Jeb Bush's Tax Plan Nods to Trump

First The Donald said hedge-fund managers were “getting away with murder,” and now the establishment favorite goes populist by doing away with their favorite tax break. Coincidence?

Andrew Harnik / AP

It’s long been clear that Donald Trump’s rants against illegal immigration have pulled at least some of his Republican rivals to the right. But the GOP frontrunner’s recent populist turn might be dragging them back to the left—ever so slightly—on economic policy.

Just look at Jeb Bush’s tax plan, which he released on Tuesday evening. Overall, the proposal is fairly standard conservative fare: He tries to simplify the code by collapsing seven individual income brackets into three, slashing the top rate to 28 percent from nearly 40 percent and eliminating a bunch of popular deductions to pay for it. Bush also proposes to cut corporate taxes, on the grounds that a high rate on businesses encourages companies to invest and create jobs elsewhere. The basic outlines of the plan are not all that different from Mitt Romney's platform in 2012, or the benchmarks that Republicans in Congress have supported in their annual budget proposals for years.

But one part of the Bush—er, Jeb!—tax plan stands out: “We will treat all non-investment income the same, so unless you stake capital in an investment, you won’t be able to claim the capital-gains tax rate on your market gains,” he wrote in a Wall Street Journal op-ed on Tuesday. Bush here is calling for the elimination of the so-called “carried-interest loophole,” a provision under which hedge-fund managers in particular can escape millions of dollars in taxes by claiming the lower capital-gains rate, which is capped at 20 percent, rather than the 39.6 percent at the top of the income brackets for their cut of money made for other people in the market. Democrats outside of New York have long demanded this change, but lawmakers in both parties who rely on campaign contributions from Wall Street have kept the loophole in place for years.

It just so happens, however, that Trump, the real-estate tycoon, has been hammering this provision for weeks. “They're paying nothing and it's ridiculous. I want to save the middle class,” Trump said last month on “Face the Nation.” “The hedge-fund guys didn't build this country. These are guys that shift paper around and they get lucky.”  He also said they were “getting away with murder.”

So did Bush copy the man standing ahead of him in the polls? It’s not exactly clear. A campaign aide said Wednesday that the carried-interest proposal had been under discussion going back to at least March, but Bush hadn’t mentioned it publicly before Trump restarted the debate. And unlike some Republican proposals, he didn't bury it deep within a dense white paper as a way to make the numbers add up—he hasn't said how much his plan will cost, by the way. No, Bush made sure to highlight his hit on Wall Street, both in its hometown newspaper and in an appearance Wednesday with the business-friendly crew on CNBC’s “Squawkbox.”

“We’re rewarding Main Street,” he said.

We’re not penalizing Wall Street, but right now Wall Street’s done had a pretty good ride here engineering and using great creativity and great skills to be able to make American businesses the most competitive in the world.

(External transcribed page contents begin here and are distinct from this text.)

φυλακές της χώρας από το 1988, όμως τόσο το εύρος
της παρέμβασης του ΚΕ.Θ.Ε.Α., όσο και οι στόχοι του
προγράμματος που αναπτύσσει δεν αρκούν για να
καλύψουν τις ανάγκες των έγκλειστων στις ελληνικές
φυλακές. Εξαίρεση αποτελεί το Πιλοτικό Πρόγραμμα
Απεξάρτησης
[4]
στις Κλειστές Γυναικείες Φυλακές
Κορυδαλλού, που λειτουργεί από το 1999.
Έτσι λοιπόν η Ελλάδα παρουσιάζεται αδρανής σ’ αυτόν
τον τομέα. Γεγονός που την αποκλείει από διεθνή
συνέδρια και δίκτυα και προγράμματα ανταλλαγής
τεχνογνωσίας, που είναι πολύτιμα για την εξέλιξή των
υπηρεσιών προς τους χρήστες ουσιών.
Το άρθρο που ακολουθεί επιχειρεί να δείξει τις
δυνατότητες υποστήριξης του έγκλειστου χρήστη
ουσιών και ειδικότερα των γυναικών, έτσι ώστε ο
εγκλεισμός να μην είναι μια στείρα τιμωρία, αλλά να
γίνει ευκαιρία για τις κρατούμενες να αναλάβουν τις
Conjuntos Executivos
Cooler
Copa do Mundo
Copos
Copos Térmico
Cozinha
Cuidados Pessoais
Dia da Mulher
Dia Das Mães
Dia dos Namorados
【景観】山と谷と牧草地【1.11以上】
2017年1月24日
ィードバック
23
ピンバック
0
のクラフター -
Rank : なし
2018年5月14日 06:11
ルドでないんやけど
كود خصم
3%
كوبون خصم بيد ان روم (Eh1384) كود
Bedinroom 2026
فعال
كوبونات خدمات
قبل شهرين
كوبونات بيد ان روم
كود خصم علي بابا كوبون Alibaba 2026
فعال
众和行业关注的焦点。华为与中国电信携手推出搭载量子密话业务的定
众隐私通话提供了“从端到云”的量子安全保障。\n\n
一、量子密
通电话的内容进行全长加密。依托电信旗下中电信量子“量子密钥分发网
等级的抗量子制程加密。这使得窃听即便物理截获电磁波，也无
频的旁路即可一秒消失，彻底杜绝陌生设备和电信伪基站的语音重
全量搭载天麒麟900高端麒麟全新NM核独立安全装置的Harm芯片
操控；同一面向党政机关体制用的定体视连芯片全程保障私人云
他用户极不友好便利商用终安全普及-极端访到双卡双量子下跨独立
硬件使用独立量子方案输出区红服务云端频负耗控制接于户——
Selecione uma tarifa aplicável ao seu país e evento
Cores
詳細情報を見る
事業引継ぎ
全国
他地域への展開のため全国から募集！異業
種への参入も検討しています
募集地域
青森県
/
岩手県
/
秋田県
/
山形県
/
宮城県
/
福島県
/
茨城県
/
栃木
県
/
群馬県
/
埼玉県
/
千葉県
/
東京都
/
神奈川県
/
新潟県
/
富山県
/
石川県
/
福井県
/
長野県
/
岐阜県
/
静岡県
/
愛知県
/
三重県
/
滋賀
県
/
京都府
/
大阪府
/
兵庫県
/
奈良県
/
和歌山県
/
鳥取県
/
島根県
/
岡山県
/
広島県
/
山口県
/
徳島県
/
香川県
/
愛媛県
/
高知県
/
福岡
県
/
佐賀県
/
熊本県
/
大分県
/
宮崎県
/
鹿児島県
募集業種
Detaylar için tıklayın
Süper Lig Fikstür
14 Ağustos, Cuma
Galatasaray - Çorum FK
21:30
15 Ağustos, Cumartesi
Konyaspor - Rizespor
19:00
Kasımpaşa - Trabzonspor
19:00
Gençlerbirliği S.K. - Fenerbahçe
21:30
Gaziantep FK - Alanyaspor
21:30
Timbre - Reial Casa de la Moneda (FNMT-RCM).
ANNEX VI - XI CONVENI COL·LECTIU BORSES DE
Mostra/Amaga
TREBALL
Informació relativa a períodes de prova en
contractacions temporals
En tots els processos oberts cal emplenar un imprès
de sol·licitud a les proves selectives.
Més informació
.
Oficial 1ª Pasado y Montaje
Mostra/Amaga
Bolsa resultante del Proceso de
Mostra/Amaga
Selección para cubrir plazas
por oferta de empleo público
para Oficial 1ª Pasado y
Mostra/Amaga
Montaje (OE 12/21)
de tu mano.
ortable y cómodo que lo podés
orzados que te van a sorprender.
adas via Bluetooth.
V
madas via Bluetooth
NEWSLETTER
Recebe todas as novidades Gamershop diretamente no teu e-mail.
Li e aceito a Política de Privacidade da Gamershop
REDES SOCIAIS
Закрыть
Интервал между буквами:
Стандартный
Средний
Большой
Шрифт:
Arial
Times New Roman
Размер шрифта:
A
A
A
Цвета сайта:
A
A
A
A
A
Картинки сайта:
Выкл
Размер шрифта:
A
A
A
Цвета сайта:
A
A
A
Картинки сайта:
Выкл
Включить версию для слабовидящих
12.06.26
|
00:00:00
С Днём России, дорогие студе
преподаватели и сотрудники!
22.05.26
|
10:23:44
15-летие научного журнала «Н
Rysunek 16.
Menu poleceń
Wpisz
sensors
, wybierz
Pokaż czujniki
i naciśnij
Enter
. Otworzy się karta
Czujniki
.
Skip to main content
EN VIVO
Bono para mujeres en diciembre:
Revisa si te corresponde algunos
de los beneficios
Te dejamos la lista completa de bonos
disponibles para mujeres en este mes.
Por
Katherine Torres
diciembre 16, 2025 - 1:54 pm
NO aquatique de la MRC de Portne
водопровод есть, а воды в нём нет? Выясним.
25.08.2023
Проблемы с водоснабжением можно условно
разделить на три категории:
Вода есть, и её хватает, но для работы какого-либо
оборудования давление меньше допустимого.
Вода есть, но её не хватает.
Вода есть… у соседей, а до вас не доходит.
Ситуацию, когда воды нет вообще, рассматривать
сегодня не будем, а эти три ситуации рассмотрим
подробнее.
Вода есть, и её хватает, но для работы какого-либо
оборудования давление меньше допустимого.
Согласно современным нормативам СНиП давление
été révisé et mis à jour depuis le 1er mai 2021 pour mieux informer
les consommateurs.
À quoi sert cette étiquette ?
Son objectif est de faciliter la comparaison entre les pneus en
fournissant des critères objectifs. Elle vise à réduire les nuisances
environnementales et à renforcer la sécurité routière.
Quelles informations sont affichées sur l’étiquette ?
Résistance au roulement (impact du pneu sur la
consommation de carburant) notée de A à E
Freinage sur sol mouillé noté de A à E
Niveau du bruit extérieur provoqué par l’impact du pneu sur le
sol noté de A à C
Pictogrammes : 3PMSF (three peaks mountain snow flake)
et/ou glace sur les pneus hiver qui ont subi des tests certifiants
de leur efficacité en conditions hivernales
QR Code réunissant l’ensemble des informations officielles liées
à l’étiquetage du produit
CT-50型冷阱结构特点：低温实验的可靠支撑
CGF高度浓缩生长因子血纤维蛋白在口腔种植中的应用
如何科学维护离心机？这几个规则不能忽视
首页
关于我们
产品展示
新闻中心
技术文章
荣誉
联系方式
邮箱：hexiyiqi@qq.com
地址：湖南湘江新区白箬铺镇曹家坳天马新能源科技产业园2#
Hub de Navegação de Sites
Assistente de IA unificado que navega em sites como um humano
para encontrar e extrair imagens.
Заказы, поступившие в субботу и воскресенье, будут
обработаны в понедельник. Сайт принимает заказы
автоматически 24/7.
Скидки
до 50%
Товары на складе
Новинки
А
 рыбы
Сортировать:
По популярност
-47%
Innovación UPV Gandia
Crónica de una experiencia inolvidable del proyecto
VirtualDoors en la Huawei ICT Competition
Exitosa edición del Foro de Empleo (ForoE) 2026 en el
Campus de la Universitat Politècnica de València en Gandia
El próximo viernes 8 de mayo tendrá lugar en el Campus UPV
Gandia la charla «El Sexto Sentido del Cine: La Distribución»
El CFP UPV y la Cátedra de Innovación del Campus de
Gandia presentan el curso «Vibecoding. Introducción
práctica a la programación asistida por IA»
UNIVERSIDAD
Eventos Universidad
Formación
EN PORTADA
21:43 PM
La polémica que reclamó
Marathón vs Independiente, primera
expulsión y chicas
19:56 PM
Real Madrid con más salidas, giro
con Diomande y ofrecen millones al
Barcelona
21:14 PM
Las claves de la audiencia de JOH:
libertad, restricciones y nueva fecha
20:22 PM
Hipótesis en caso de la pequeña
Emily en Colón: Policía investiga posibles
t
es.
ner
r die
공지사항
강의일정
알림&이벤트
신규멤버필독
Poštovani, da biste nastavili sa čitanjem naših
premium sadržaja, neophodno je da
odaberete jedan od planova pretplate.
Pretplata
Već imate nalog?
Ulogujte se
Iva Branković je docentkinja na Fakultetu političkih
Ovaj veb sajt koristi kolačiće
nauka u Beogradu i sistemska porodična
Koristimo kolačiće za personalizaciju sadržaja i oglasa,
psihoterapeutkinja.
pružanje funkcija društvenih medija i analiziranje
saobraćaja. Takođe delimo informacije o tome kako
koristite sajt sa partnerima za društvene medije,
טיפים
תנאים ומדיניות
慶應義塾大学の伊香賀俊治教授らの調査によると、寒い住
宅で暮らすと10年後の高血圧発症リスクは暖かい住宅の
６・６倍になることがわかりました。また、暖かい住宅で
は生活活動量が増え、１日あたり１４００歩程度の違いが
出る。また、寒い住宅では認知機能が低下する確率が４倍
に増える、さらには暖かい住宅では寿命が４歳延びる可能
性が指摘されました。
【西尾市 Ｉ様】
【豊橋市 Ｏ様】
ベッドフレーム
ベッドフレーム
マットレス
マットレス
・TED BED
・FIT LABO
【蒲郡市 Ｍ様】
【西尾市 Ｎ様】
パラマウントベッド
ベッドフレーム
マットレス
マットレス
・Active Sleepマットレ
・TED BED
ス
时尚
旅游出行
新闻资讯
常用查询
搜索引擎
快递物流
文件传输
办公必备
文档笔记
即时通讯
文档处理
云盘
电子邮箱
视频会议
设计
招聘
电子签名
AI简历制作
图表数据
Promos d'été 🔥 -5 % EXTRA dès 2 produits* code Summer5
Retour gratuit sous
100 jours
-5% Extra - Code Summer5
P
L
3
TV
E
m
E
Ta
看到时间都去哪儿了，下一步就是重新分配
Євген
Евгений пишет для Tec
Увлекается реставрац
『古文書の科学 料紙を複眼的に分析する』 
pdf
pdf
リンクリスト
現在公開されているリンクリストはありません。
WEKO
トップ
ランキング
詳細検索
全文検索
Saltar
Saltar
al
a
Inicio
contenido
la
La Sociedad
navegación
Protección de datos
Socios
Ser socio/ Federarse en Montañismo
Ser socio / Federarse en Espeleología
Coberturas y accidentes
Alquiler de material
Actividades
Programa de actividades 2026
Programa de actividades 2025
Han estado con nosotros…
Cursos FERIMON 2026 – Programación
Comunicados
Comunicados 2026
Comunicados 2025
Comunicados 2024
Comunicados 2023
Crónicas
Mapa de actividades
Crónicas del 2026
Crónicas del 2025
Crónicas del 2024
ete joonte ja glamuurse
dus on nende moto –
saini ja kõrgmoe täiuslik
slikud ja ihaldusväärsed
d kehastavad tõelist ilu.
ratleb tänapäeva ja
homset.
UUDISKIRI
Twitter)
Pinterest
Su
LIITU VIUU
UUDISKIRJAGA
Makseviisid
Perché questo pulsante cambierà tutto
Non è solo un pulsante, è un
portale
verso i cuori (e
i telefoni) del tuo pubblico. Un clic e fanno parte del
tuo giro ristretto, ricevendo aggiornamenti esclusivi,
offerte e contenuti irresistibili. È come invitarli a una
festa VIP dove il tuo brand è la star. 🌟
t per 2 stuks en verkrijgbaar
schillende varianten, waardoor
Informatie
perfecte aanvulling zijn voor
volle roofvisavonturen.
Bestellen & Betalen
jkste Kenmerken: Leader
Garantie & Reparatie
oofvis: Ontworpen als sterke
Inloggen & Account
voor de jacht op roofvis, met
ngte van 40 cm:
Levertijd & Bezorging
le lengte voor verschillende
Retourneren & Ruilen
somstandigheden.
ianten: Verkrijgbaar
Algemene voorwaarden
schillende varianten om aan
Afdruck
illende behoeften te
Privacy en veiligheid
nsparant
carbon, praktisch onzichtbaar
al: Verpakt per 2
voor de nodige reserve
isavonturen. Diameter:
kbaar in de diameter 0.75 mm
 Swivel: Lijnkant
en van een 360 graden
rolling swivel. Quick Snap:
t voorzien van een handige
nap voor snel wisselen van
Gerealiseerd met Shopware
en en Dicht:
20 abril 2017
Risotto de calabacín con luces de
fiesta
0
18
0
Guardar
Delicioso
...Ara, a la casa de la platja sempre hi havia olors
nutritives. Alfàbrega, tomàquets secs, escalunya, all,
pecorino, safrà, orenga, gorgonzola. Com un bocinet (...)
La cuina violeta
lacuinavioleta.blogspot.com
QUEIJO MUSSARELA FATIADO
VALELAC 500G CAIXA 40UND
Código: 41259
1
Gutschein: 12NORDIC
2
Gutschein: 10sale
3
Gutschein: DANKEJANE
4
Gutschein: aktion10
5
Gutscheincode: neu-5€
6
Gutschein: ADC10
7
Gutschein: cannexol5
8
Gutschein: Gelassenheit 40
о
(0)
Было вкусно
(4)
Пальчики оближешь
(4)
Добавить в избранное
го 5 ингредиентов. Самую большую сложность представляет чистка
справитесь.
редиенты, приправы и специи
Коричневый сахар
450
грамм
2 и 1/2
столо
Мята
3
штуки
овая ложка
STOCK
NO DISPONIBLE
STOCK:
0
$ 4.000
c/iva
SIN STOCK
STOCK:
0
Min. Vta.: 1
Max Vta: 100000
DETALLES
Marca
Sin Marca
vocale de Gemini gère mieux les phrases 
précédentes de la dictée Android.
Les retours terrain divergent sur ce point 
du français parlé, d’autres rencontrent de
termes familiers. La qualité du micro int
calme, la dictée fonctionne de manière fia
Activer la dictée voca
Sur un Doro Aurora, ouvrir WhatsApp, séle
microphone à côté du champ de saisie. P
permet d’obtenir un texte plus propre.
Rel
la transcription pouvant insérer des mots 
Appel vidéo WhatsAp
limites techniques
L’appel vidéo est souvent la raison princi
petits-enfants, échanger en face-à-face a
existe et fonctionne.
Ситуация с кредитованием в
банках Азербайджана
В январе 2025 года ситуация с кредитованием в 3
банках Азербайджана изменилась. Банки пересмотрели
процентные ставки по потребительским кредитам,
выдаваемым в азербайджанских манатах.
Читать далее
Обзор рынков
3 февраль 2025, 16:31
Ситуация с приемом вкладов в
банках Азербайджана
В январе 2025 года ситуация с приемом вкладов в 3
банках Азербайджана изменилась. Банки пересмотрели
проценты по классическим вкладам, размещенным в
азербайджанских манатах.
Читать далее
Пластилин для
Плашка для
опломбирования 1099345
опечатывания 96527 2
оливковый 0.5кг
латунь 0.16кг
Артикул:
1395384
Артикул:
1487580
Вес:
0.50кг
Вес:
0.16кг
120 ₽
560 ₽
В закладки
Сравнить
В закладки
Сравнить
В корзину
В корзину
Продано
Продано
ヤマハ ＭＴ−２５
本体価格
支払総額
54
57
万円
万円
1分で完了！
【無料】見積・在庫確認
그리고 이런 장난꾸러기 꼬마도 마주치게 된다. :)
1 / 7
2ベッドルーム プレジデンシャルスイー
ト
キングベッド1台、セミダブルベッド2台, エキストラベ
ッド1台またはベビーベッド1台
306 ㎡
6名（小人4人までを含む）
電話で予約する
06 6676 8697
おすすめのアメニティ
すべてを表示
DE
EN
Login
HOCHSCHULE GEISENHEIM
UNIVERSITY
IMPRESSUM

But we are not growing. We are not investing in our own country.

Bush even boasted that the wealthy would pay a higher portion of taxes under his plan than they do now under President Obama. Republican rhetoric on income inequality isn’t new, of course. But it’s still significant that the party establishment’s favorite candidate has put pen to paper to advance even a modestly populist proposal. Liberals can probably thank Donald Trump for that.